Hey! Over there! - There is Mr. Limpy's owner - with a death grip on her new horse's face.  Hmm..weird how Mr. Limpy never wanted to move FORWARD...

Wow - there is the time machine schoolmaster coach, sawing away merrily at her horse's mouth! (time machine schoolmaster herself was never seen again, BTW).

Oh look - there is the Reiki master dude, who's very best horse is topped out at 2nd! (Actually only ever saw him once before he went hard core classical)

Over there - it's Clubby Club Foot's sire!

And look who is judging my class - Coach Crabby!

And so on. BIN...GO!


The very best moment was, of course, seeing the Frau out of the corner of my eye watching me warm-up a very forward, very fancy trotting Ms. V. (you know, the big, active, beautiful trot that you can only do in warm-up, on a circle, but can't actually take into the ring without rhythm mistakes and freak outs).

Take that, Frau.  Is this "you need a better horse to become a dressage rider" enough for you?
And that's why they call me...The Curmudgeon. 


I don't know why this "cameo appearance" effect seems to be greater to me at a dressage show than at h/j ones.  I think it is due to ride times - at a hunter show, the entire class is left standing around for hours at ringside waiting for the mystery of when they might be required to go in the ring to be revealed... and because of this, there are no "sightings".  Everyone is just stuck in the same place in a big, miserable, usually sweaty or muddy clump.  Maybe both.  For hours.

But at dressage shows - people come and go during relatively small windows depending on their ride times. So seeing someone mounted up and sawing or kicking or yanking away is much more special somehow, not a sure thing.  Kind of like birdwatching.



You see, Curmudgeon - it is absolutely ESSENTIAL to go to shows FIRST - and observe these people in action before making any decisions on coaching or training. 

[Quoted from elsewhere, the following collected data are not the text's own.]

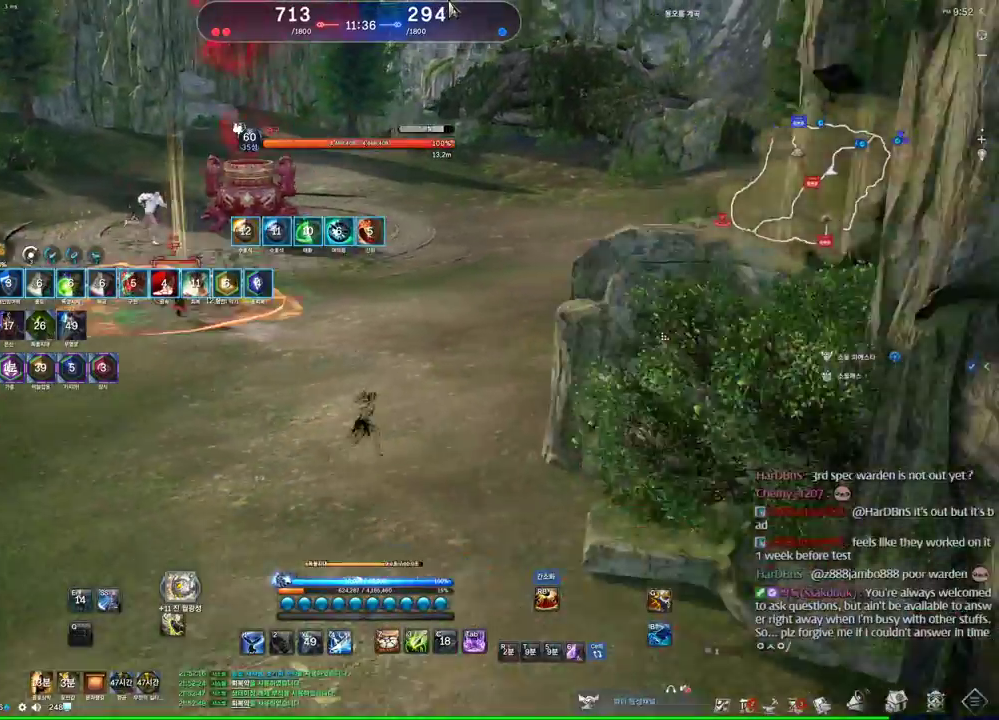
{"keys": ["d", "w"], "mouse": [], "events": [[33, "mouse_left", "up"], [133, "alt", "up"], [133, "w", "down"], [366, "d", "up"], [466, "d", "down"]]}
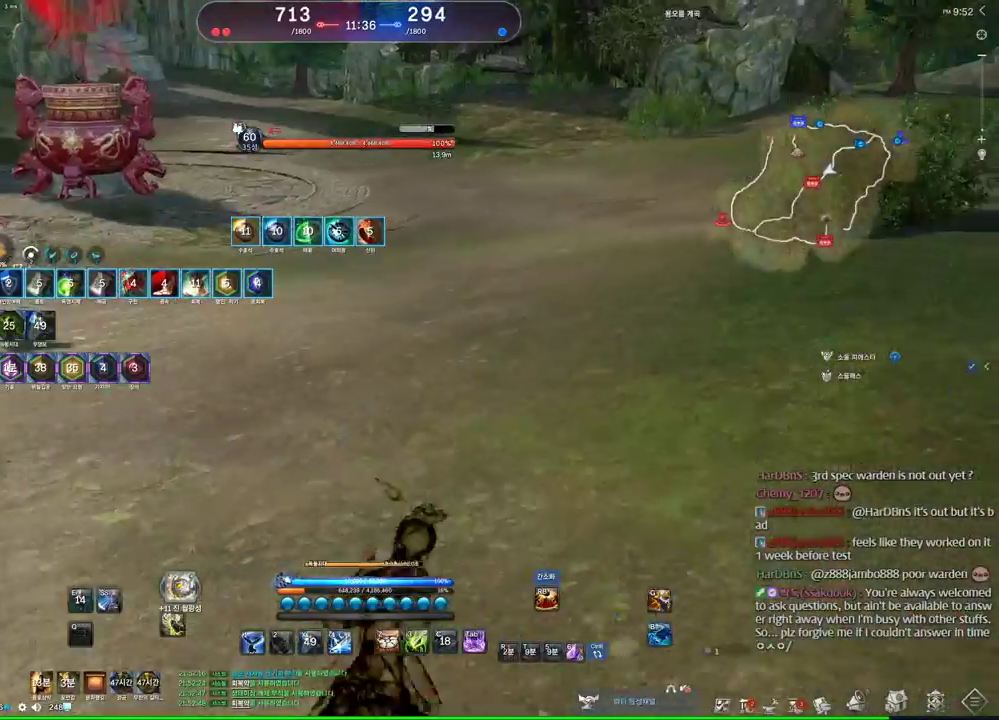
{"keys": [], "mouse": [], "events": [[166, "w", "up"], [433, "d", "up"]]}
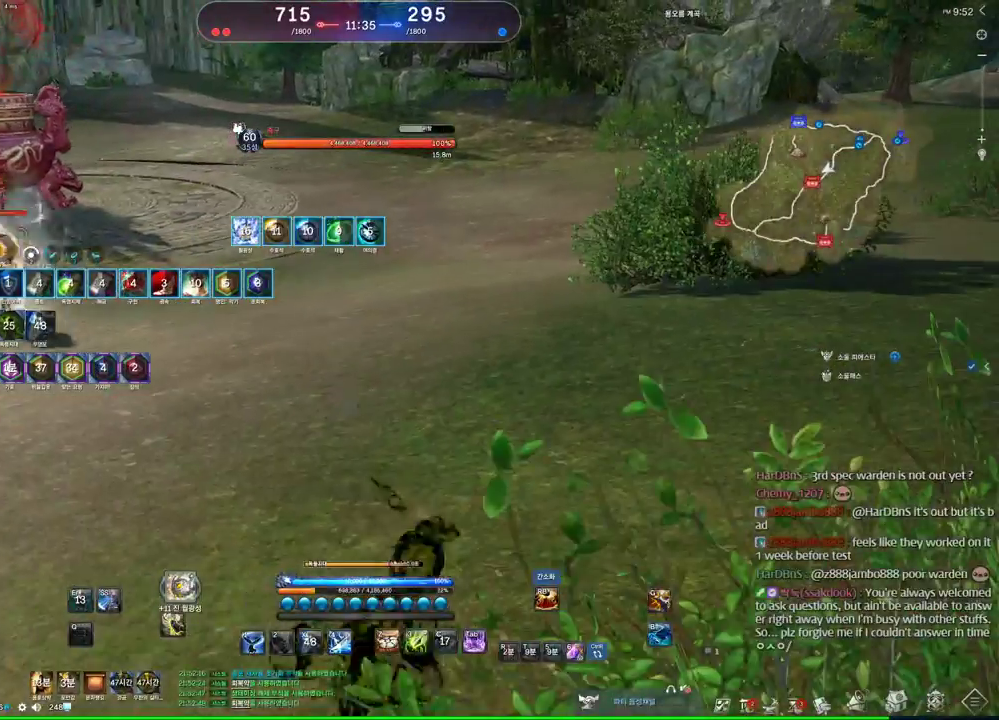
{"keys": ["alt"], "mouse": [], "events": [[300, "alt", "down"]]}
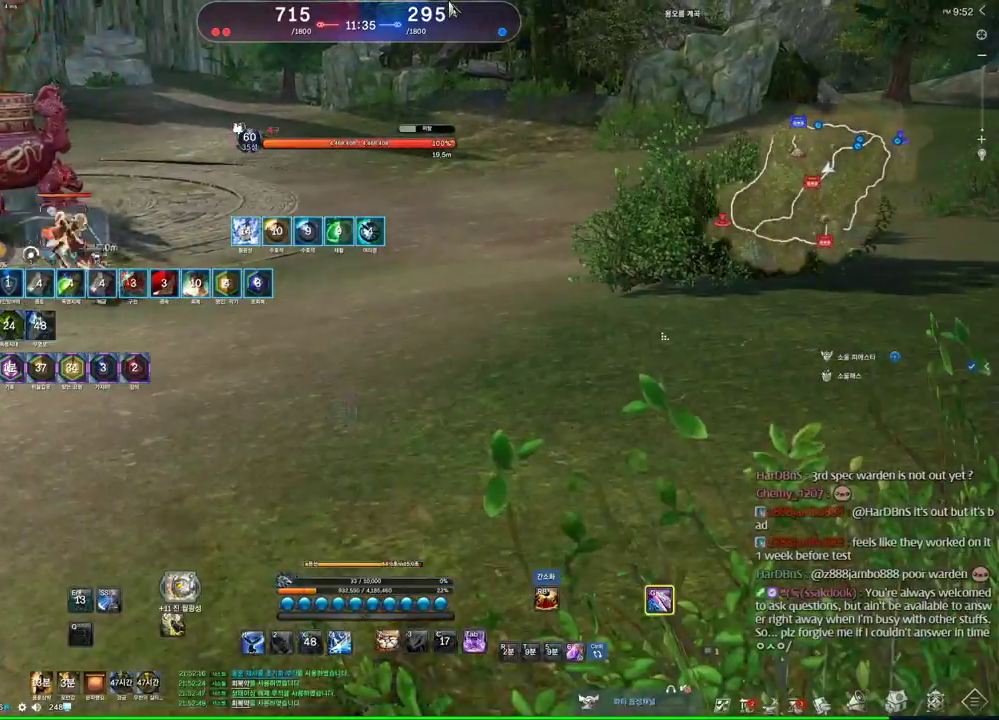
{"keys": ["d"], "mouse": [], "events": [[66, "mouse_left", "down"], [100, "d", "down"], [233, "mouse_left", "up"], [333, "alt", "up"]]}
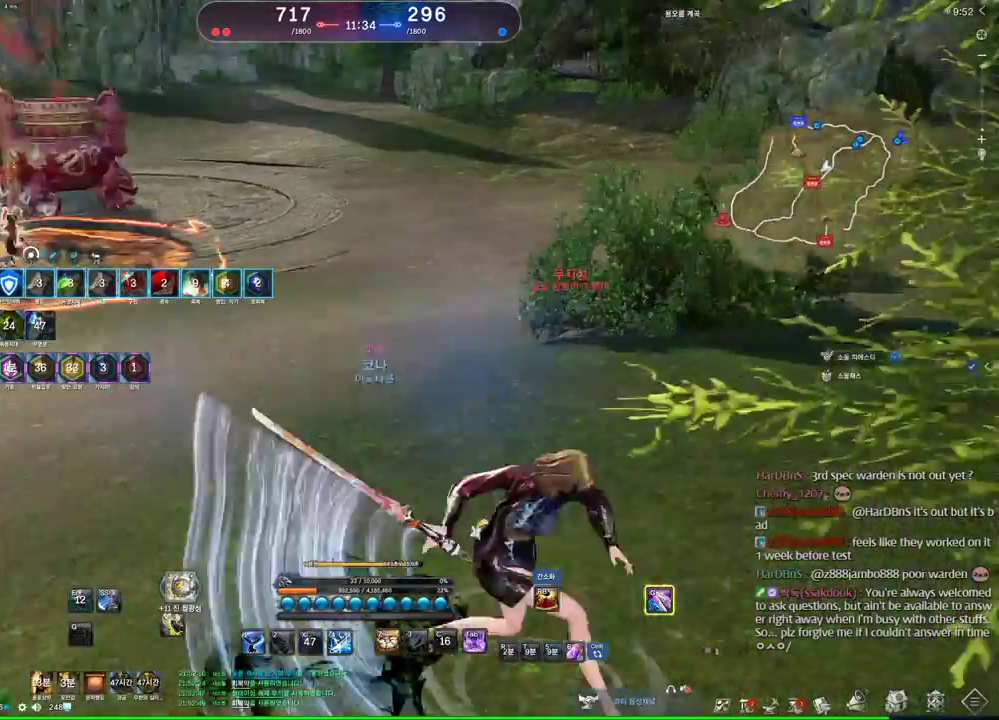
{"keys": [], "mouse": [], "events": [[166, "d", "up"], [400, "1", "down"], [466, "1", "up"]]}
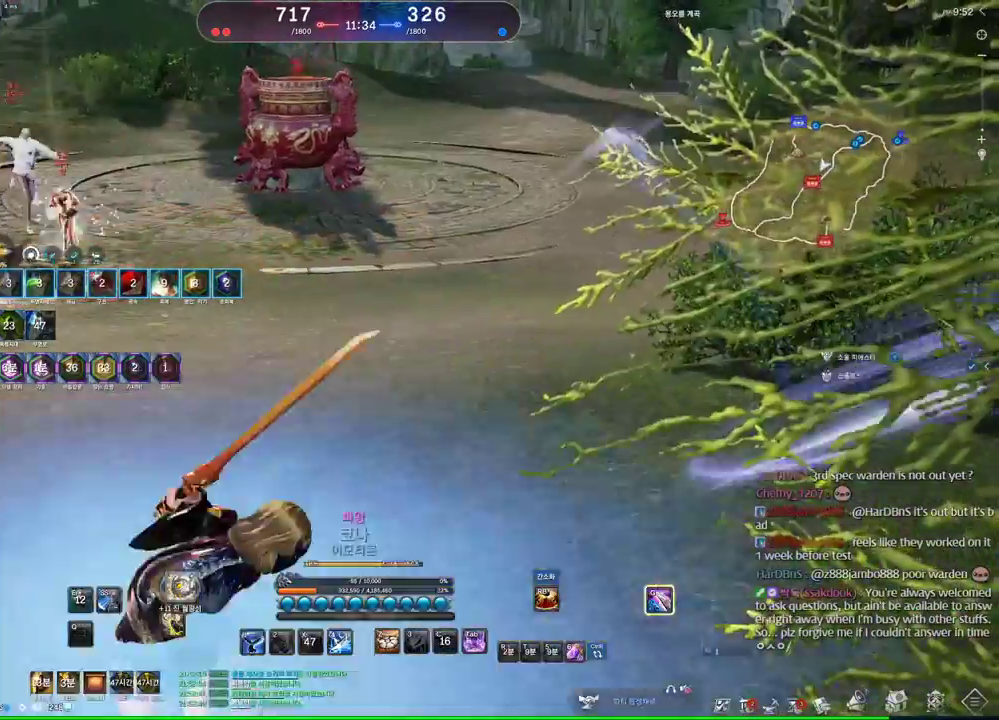
{"keys": [], "mouse": [], "events": [[66, "d", "down"], [433, "d", "up"]]}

Ugh, this is so true - but so much more difficult that it sounds.  The problem is, as it always is with dressage and so many other aspects of life - you don't know what you don't know.  And so, if coach Sawsall wins whilst sawing, you just see the ribbons hung on the fancy stall curtain.  You don't hear the deep, frustrated sighs of the judge who feels compelled to give 6's and 7's for things which are not glaringly wrong, yet still not really right.  And if it is training level or first, you would have to come back in a few years to find out if the horse ever progressed.  If only there really was a time machine...

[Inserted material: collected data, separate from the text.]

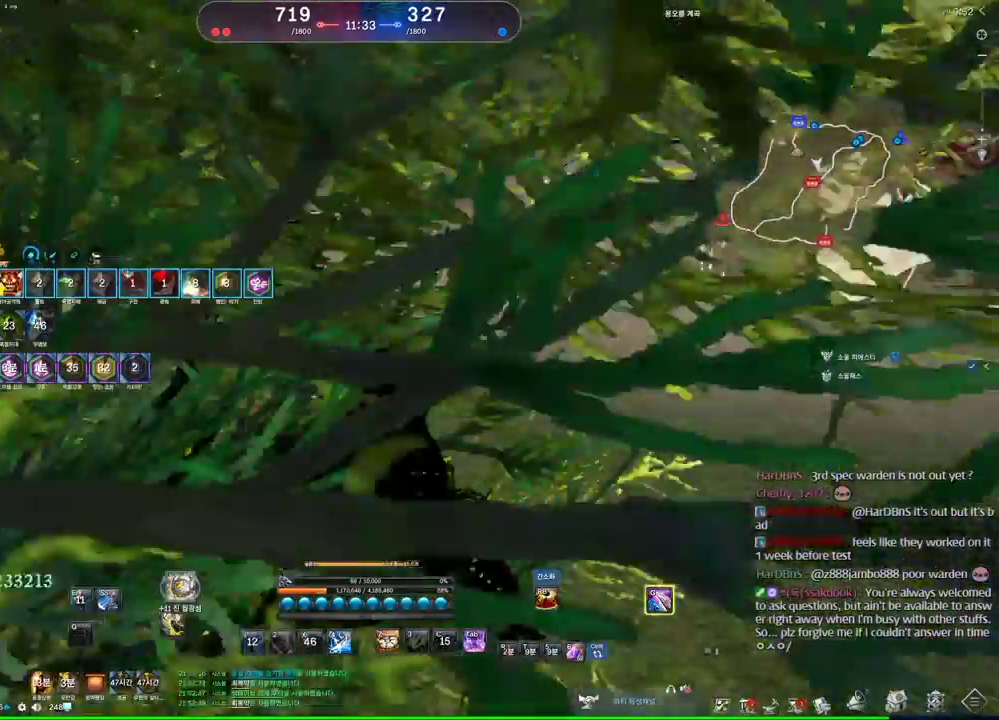
{"keys": ["4", "w"], "mouse": [], "events": [[133, "w", "down"], [200, "w", "up"], [266, "w", "down"], [500, "4", "down"]]}
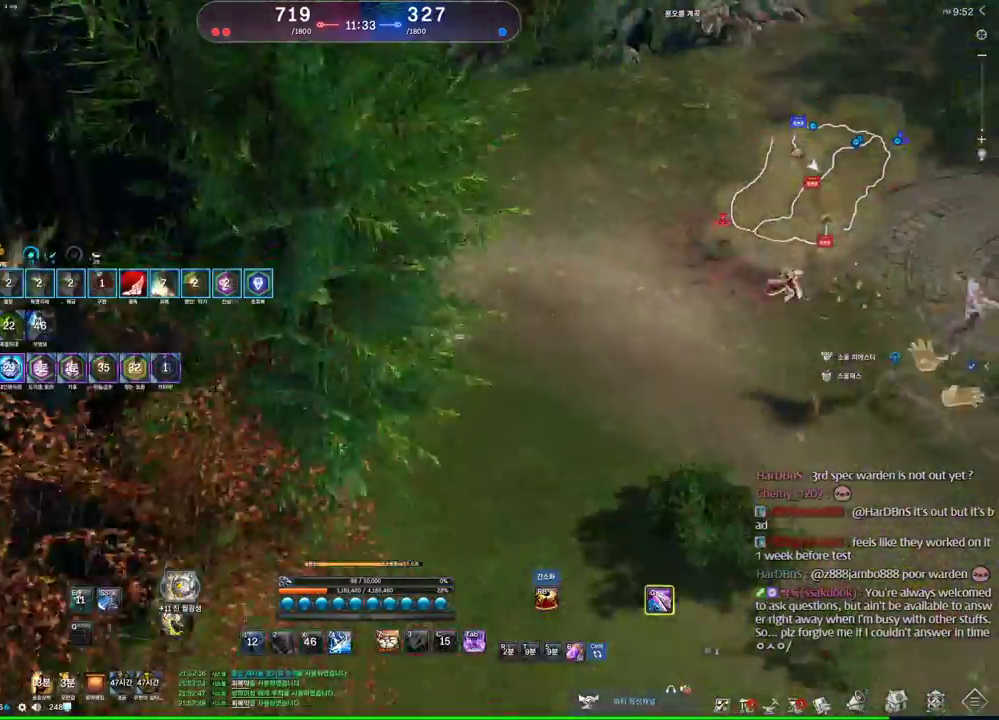
{"keys": ["d", "w"], "mouse": [], "events": [[100, "w", "up"], [300, "4", "up"], [300, "mouse_right", "down"], [300, "w", "down"], [466, "d", "down"], [466, "mouse_right", "up"]]}
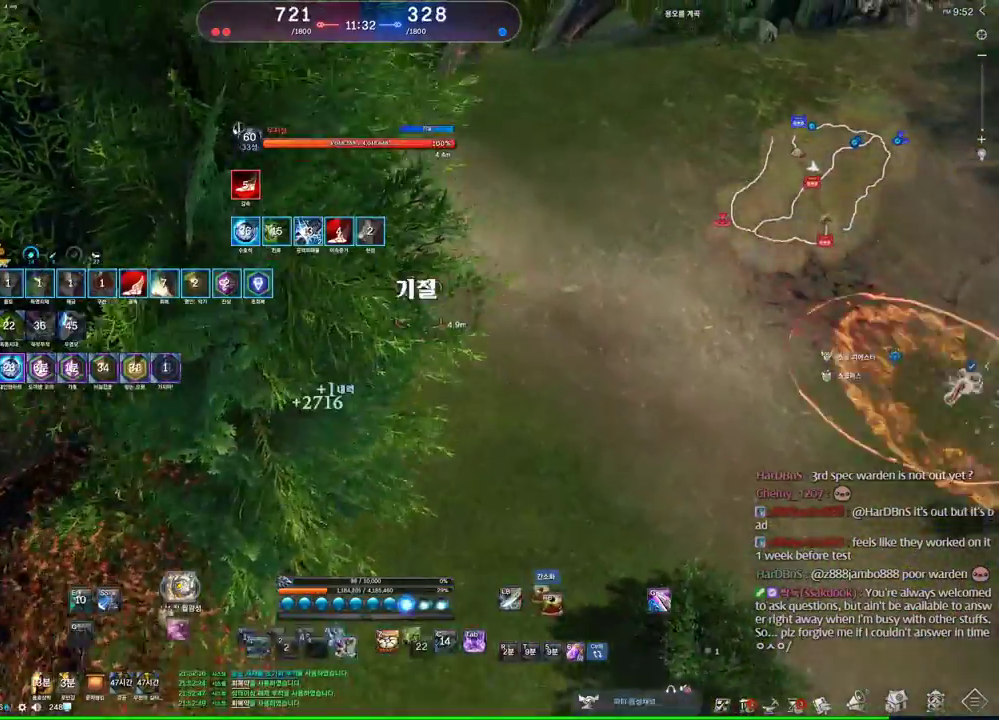
{"keys": [], "mouse": ["right"], "events": [[33, "w", "up"], [133, "space", "down"], [266, "space", "up"], [400, "d", "up"], [500, "mouse_right", "down"]]}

You can't really judge by the students either, since most coaches can't afford to only keep the ones that are actually talented, with good horses, and lots of money to blow. Especially since this amazing trifecta of features occurs in only one out of every 500,000 students or so. Money from Ms. Sweaty Flopsalot pays the bills just as well as from anyone else.

And lastly, you can't totally judge from just looking at the horses, since well trained can be bought for coach Sawsall. Perhaps by Ms. Hatted Spendswads, who aspires someday to sit ringside at the Olympics, neither sweating nor flopping, but just beaming silently with pride while watching her elegant tax shelter dancing lightly across the court.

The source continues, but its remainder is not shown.